# Start of PASSAGE TO READ

I believe many people get overwhelmed by technical jargon when researching Eigenlayer. But if you skip past all that, it becomes much easier to understand.
Eigenlayer is a middleware protocol built on Ethereum. It enables restaking of Ethereum staking derivatives (like stETH), allowing Dapps to inherit Ethereum-level security through this mechanism.
This process has two parts. First, creating a liquid restaking pool. For example, if I stake ETH via Lido and receive stETH, I can then restake that stETH into Eigenlayer’s liquidity pool and earn additional yield.
Second, opening up a marketplace where Dapps can access this pooled security, paying service fees to Eigenlayer in return. This boosts their security since it's now backed by ETH staking.
2. Is there real demand for Eigenlayer’s security services?
Many projects genuinely need this kind of security assurance.
Earlier discussions about Layer0 cross-chain solutions touched on similar points. Normally, PoS blockchains secure their networks by having users stake tokens to become validators. This is known as "staking."
More validators mean higher security and decentralization. To incentivize participation, PoS chains offer staking rewards—usually funded by token inflation. Conversely, malicious behavior results in slashing penalties.
But it's not just public chains that require security—Dapps like cross-chain bridges, DeFi protocols, and oracles also need robust protection.
However, most Dapps lack sufficient capital and technical resources. They often have fewer, more centralized nodes and handle critical functions like cross-chain messaging, making them among the weakest yet most important components in crypto.
For these teams, only two options exist: either build their own chain like dYdX or MakerDAO—but not every project can afford that—or outsource security to third-party providers like Eigenlayer. Otherwise, they remain vulnerable to serious security risks, especially cross-chain bridges.
Therefore, from an industry evolution standpoint, the market that Eigenlayer serves is enormous.
3. Are Eigenlayer’s promised restaking yields safe and sustainable?
For infrastructure projects like Eigenlayer, the stability and safety of staking yields are crucial. Because under Eigenlayer’s model, we could end up with infinite layers of recursive dependencies—an "infinite Lego tower." If the foundation cracks, it could trigger a 2008-style subprime crisis within crypto, causing massive damage.
And this is precisely where Eigenlayer faces its biggest challenge—one I still struggle to fully grasp.
The main appeal for stakers is the higher returns enabled by restaking. But where does Eigenlayer get the funds to pay these enhanced yields?
Money doesn’t appear out of thin air. There are only three ways to borrow and pay interest: first, a Ponzi scheme, using new investor money to pay old ones; second, generating revenue through operations; third, earning profits by investing in other projects.

# End of PASSAGE TO READ

INSTRUCTIONS -
1. In the Eigenlayer text, which token is given as an example of an Ethereum staking derivative?
2. Quote the Eigenlayer text word for word, starting at "3. Are Eigenlayer’s" and ending at "these enhanced yields?".
3. Continue the Eigenlayer text, beginning right after its final sentence.

# Start of DATA ENTRIES

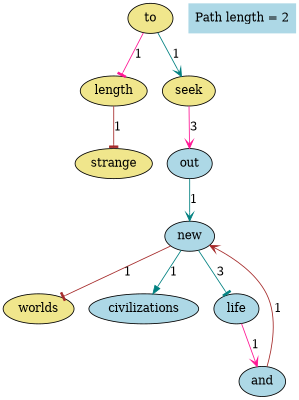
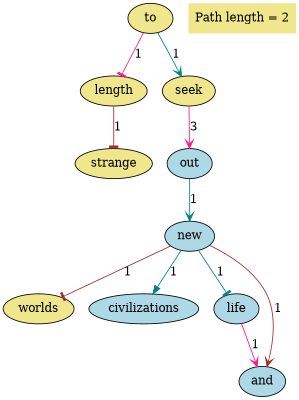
  digraph {
    node [fillcolor=lightblue style=filled]
    edge [arrowhead=vee color=teal]
    to [fillcolor=khaki root=true]
    n2 [fillcolor=khaki label=length]
    seek [fillcolor=khaki]
    strange [fillcolor=khaki]
    out
    worlds [fillcolor=khaki]
    new
    civilizations
    life
    and
-   n11 [color=black label="Path length = 2" shape=none]
+   n11 [color=black fillcolor=khaki label="Path length = 2" shape=none]
    to -> n2 [arrowhead=tee color=deeppink label=1]
    to -> seek [label=1]
    n2 -> strange [arrowhead=tee color=brown label=1]
    seek -> out [color=deeppink label=3]
    out -> new [label=1]
    new -> worlds [arrowhead=tee color=brown label=1]
    new -> civilizations [arrowhead=normal label=1]
-   new -> life [arrowhead=tee label=3]
+   new -> life [arrowhead=tee label=1]
    life -> and [color=deeppink label=1]
-   and -> new [color=brown label=1]
+   new -> and [color=brown label=1]
  }
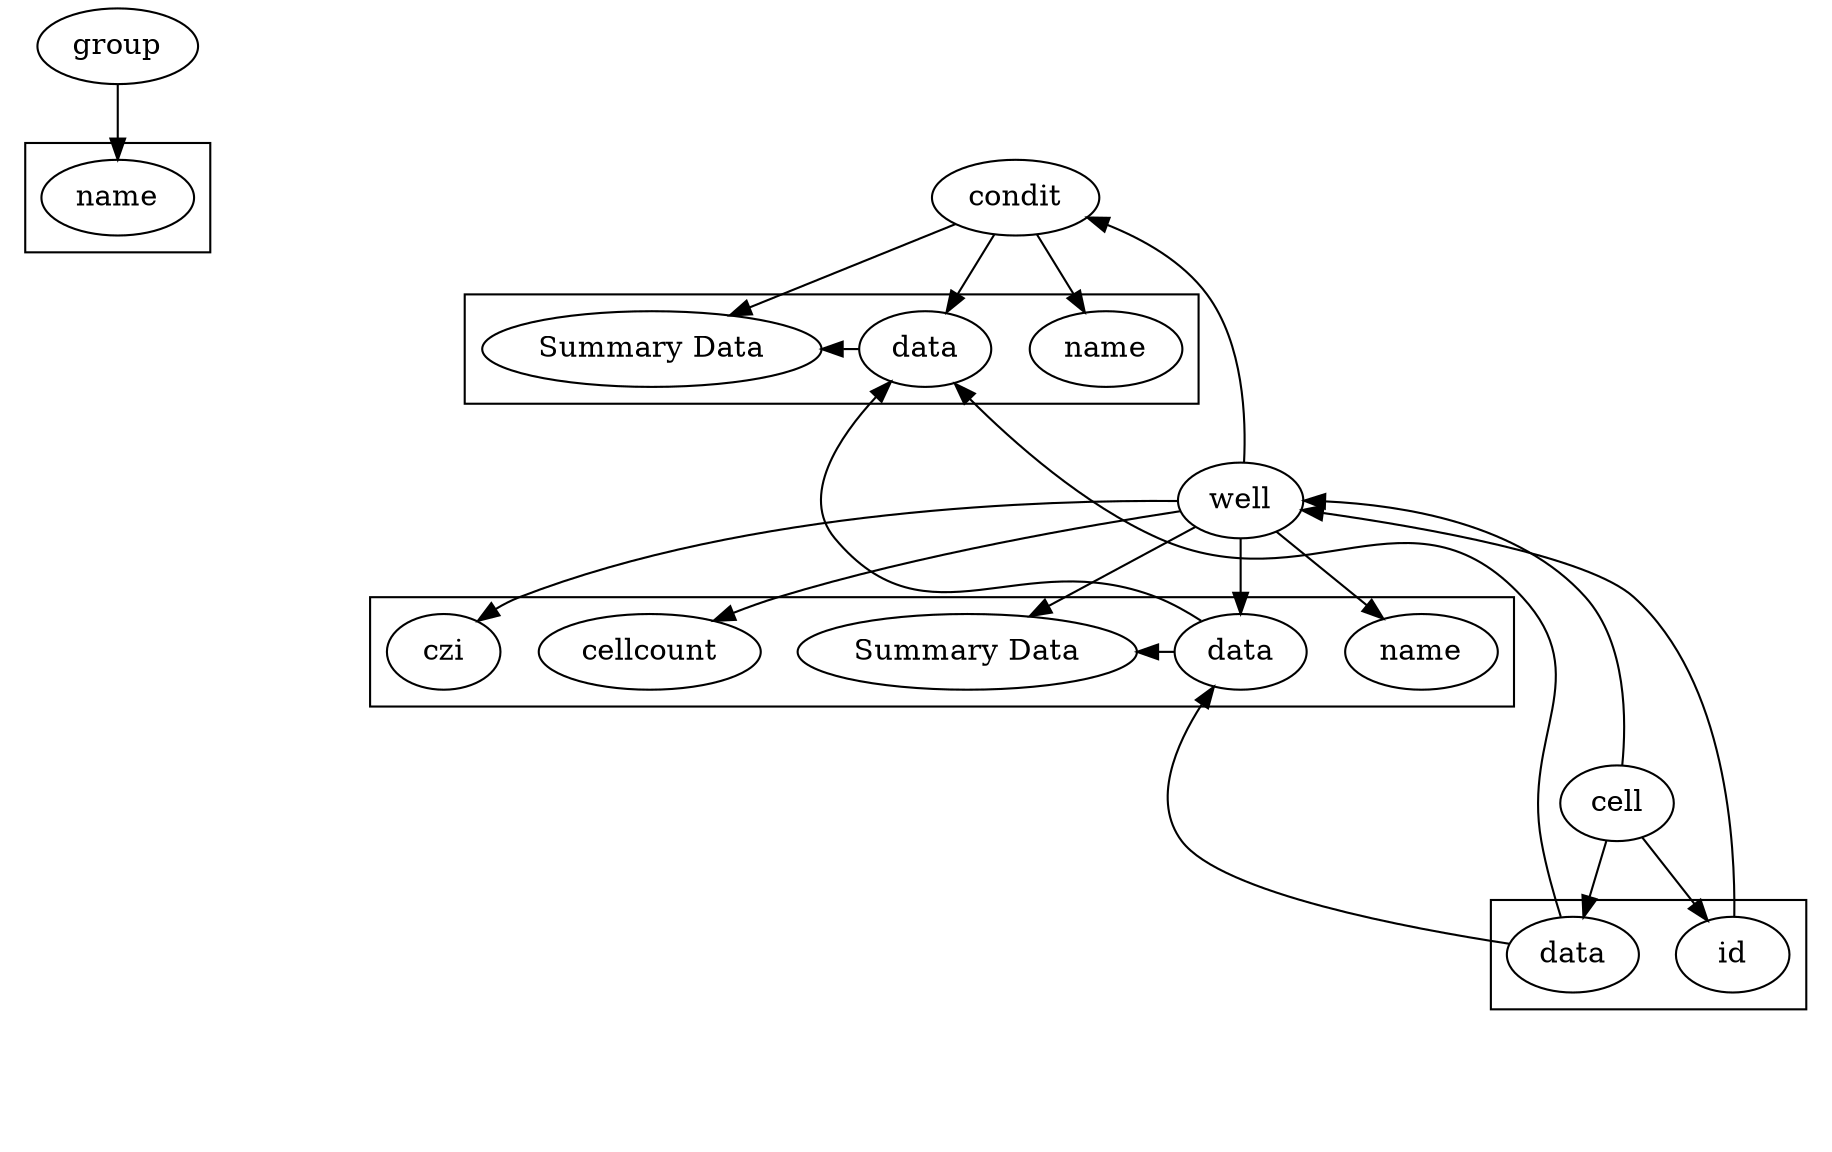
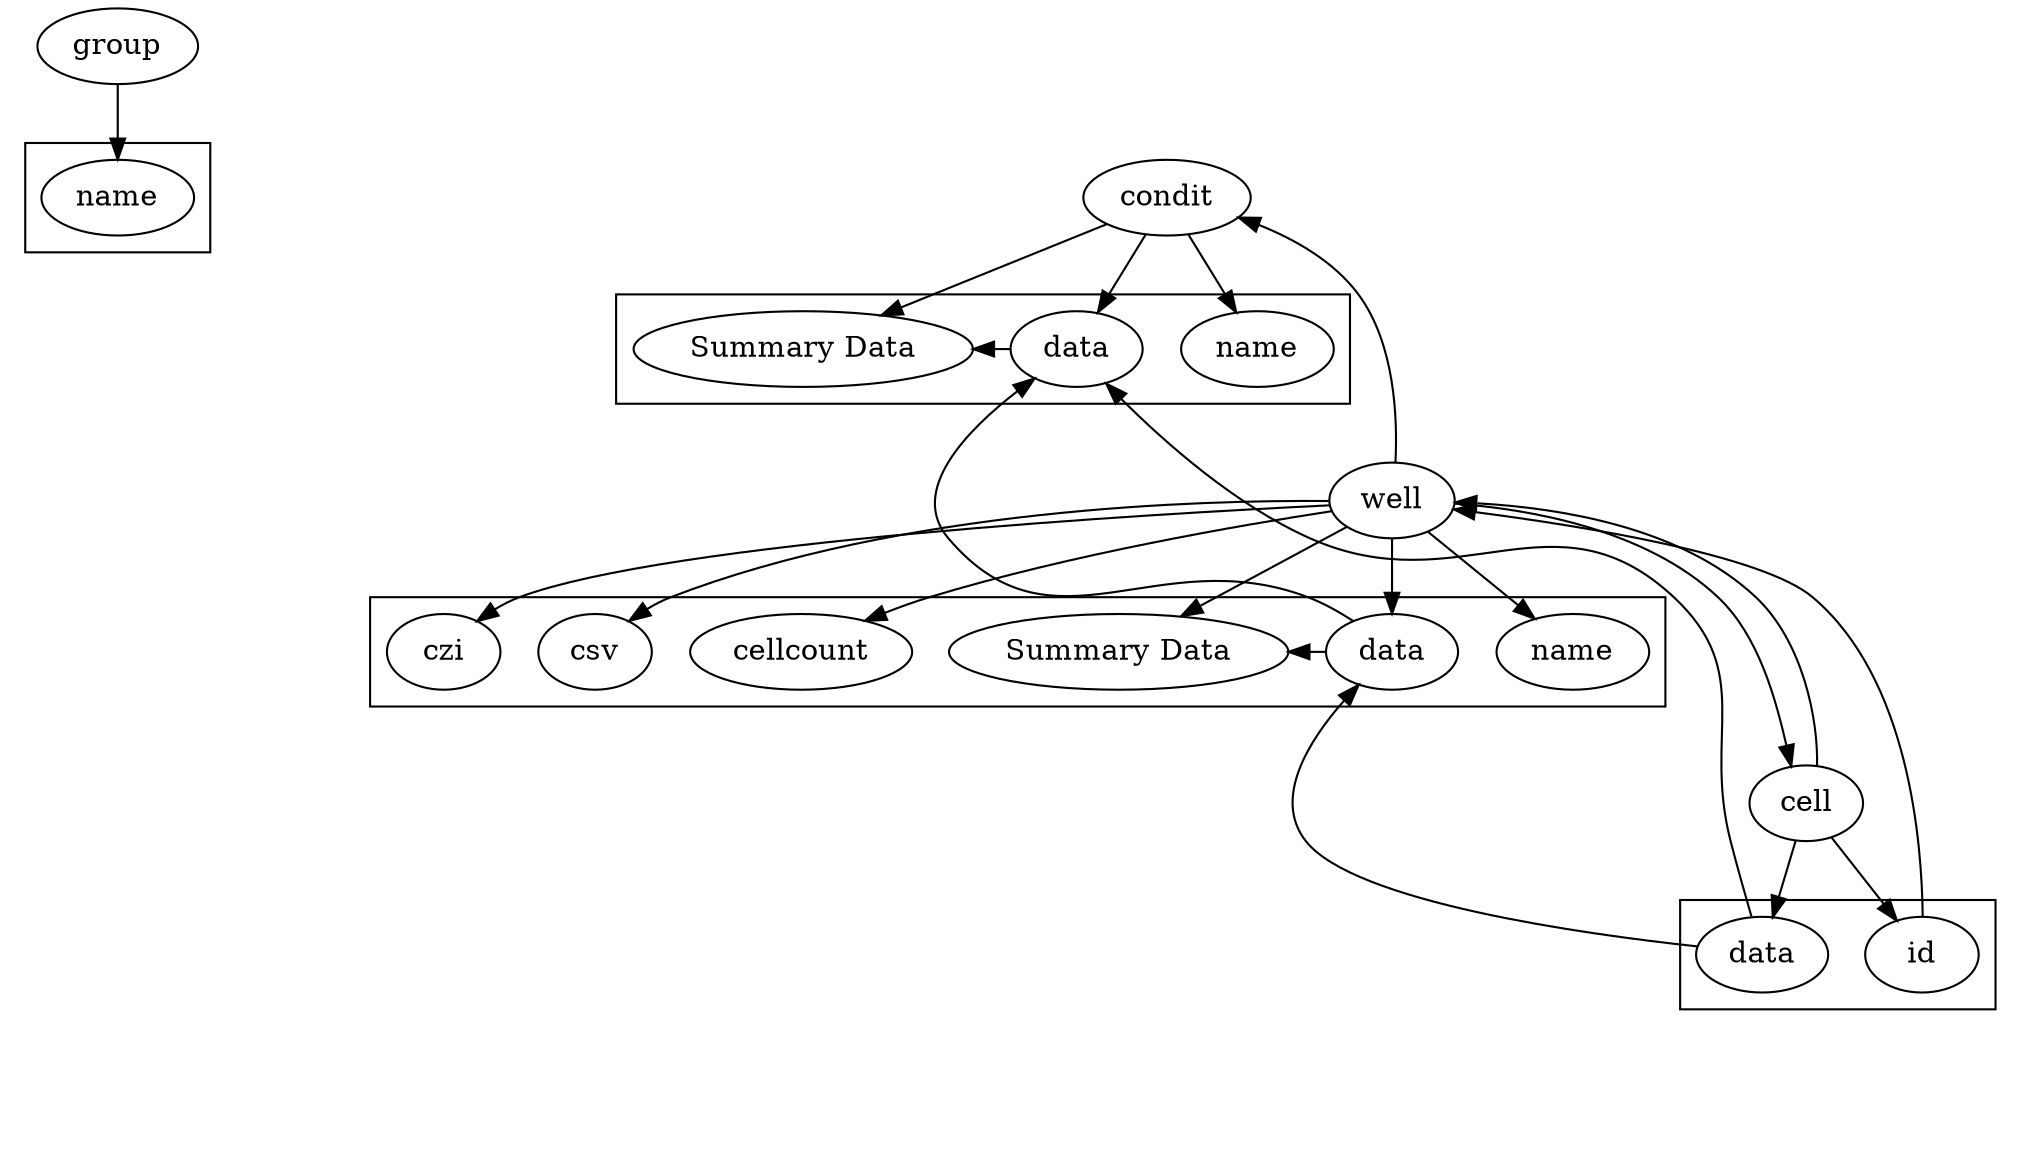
  digraph {
    group
    1 [style=invis]
    condit
    2 [style=invis]
    well
    4 [style=invis]
    cell
    6 [style=invis]
    n9 [label=name]
    n10 [label=name]
    n11 [label=data]
    n12 [label="Summary Data"]
    n13 [label=name]
    n14 [label=data]
    n15 [label="Summary Data"]
    cellcount
+   csv
    czi
    n19 [label=data]
    id
    3 [style=invis]
    5 [style=invis]
    7 [style=invis]
    8 [style=invis]
    subgraph sub_1 {
      rank=same
      group
      1
    }
    subgraph sub_2 {
      rank=same
      condit
      2
    }
    subgraph sub_3 {
      rank=same
      well
      4
    }
    subgraph sub_4 {
      rank=same
      cell
      6
    }
    subgraph cluster_5 {
      n9
    }
    subgraph cluster_6 {
      n10
      n11
      n12
    }
    subgraph cluster_7 {
      n13
      n14
      n15
      cellcount
+     csv
      czi
    }
    subgraph cluster_8 {
      n19
      id
    }
    group -> n9
    1 -> 2 [color=white]
    condit -> n10
    condit -> n11
    condit -> n12
    2 -> 3 [color=white]
    well -> condit
+   well -> cell
    well -> n13
    well -> n14
    well -> n15
    well -> cellcount
+   well -> csv
    well -> czi
    4 -> 5 [color=white]
    cell -> well
    cell -> n19
    cell -> id
    6 -> 7 [color=white]
    n11 -> n12 [constraint=false]
    n14 -> n11 [constraint=false]
    n14 -> n15 [constraint=false]
    n19 -> n11 [constraint=false]
    n19 -> n14 [constraint=false]
    id -> well
    3 -> 4 [color=white]
    5 -> 6 [color=white]
    7 -> 8 [color=white]
  }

# End of DATA ENTRIES

RESPONSES BY TASK -
1. stETH

2.
3. Are Eigenlayer’s promised restaking yields safe and sustainable?
For infrastructure projects like Eigenlayer, the stability and safety of staking yields are crucial. Because under Eigenlayer’s model, we could end up with infinite layers of recursive dependencies—an "infinite Lego tower." If the foundation cracks, it could trigger a 2008-style subprime crisis within crypto, causing massive damage.
And this is precisely where Eigenlayer faces its biggest challenge—one I still struggle to fully grasp.
The main appeal for stakers is the higher returns enabled by restaking. But where does Eigenlayer get the funds to pay these enhanced yields?

3.
Eigenlayer claims operational revenue—earning fees by providing AVS (Actively Validated Services) security to other protocols. Currently, around 500,000 ETH are restaked on Eigenlayer. To offer users an extra 1% yield, Eigenlayer would need to distribute 5,000 ETH. Many analysts predict excess yields as high as 9%, meaning Eigenlayer would need to cover over 5% beyond base ETH staking returns. At ETH = $2,200, that amounts to over $55 million annually.

$55 million means either 10 projects paying $5.5M each per year, 100 projects paying $550K, or 1,000 projects paying $55K. Given current industry conditions, this seems unrealistic in the short term.
Moreover, since Eigenlayer currently only accepts ETH-based derivatives and lacks B2B income, how can it offer yields above standard LSDs? The only way is for operators to deploy restaked assets into DeFi protocols to generate yield.
But then it becomes pure recursion. Even if DeFi protocols are secure, they may still fail due to poor management or high-risk strategies—and typically, higher-yielding protocols carry greater risk.
In theory, Eigenlayer ends up securing the very projects most likely to collapse—making the entire setup inherently risky.
Of course, some stakers aren’t chasing small yield gains at all—they’re here for potential airdrops. Their focus is on whether Eigenlayer will deliver generous token distributions and meaningful price appreciation.
From this perspective, the risk of pure yield recursion is somewhat mitigated. But clearly, this isn't sustainable long-term. Then again, it doesn’t need to be. Given Eigenlayer’s current trajectory, managing perception and token value may be enough…
Eigenlayer’s latest funding round raised $50 million. Combined with earlier rounds, total funding exceeds $60 million—an elite level for a protocol project. Backed by top-tier investors like Polychain, Coinbase, and Blockchain Capital, its secondary market price will likely enjoy solid support.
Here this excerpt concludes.